* Task to complete:
Find the word "root" in the listing; pull out each line holding it.

********************

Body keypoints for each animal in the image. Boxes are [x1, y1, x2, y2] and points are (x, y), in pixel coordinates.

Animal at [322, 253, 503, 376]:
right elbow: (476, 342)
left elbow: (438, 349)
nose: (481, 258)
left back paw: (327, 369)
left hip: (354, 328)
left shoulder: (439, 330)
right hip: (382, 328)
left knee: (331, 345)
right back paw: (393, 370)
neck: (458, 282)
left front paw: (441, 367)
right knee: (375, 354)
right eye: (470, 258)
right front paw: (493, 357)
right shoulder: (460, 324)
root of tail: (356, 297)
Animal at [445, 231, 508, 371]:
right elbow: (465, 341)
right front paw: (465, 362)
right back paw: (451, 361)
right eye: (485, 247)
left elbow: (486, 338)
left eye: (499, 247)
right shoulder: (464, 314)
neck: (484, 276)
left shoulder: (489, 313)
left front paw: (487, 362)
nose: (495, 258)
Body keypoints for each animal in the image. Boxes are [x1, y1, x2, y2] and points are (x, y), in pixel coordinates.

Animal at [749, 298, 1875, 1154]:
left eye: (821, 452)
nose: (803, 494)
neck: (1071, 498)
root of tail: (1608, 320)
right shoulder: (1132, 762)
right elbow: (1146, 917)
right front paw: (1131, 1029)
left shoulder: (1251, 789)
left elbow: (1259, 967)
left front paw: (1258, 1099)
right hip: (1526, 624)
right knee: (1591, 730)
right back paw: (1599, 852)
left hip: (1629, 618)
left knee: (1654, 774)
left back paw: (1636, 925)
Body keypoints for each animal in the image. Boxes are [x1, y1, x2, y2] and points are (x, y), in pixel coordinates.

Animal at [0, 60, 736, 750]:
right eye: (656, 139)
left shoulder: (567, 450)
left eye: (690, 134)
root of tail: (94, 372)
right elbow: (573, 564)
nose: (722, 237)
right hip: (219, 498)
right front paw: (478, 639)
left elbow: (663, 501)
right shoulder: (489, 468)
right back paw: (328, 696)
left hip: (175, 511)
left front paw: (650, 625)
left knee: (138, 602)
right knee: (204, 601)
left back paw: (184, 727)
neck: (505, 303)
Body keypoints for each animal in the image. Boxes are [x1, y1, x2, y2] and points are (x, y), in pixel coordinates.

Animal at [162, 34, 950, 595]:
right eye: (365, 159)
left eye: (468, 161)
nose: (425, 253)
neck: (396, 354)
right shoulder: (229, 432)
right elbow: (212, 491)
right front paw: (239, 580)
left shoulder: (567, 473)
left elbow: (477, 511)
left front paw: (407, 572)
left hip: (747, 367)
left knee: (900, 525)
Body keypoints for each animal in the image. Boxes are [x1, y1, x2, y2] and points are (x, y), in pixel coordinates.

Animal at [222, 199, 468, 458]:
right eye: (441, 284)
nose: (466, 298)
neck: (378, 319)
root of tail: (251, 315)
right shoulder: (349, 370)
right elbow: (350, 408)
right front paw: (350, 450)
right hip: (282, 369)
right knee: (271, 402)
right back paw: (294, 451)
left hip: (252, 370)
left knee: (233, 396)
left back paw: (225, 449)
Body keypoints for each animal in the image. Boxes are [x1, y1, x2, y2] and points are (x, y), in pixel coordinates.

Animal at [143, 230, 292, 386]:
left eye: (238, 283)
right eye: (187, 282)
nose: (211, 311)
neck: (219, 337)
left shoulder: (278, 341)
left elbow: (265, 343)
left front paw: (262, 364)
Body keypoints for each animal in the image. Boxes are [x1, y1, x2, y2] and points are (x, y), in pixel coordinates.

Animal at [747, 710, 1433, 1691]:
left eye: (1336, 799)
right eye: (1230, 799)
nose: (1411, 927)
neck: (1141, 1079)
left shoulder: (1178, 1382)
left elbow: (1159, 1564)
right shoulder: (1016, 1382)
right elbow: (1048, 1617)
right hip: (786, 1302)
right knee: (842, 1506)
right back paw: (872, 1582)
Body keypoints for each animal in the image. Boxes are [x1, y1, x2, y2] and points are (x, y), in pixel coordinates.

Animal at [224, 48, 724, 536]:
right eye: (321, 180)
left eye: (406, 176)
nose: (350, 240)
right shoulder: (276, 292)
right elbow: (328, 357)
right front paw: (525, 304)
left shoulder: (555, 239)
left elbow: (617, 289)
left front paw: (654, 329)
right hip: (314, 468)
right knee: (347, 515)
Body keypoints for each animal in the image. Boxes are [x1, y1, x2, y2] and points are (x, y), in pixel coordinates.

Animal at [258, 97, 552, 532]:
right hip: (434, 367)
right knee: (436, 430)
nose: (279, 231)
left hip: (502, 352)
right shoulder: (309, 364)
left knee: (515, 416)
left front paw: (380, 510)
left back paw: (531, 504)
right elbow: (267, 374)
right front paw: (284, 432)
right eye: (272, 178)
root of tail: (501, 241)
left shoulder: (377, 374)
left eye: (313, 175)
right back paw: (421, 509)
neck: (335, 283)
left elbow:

********************

* Written answer:
root of tail: (356, 297)
root of tail: (1608, 320)
root of tail: (94, 372)
root of tail: (251, 315)
root of tail: (501, 241)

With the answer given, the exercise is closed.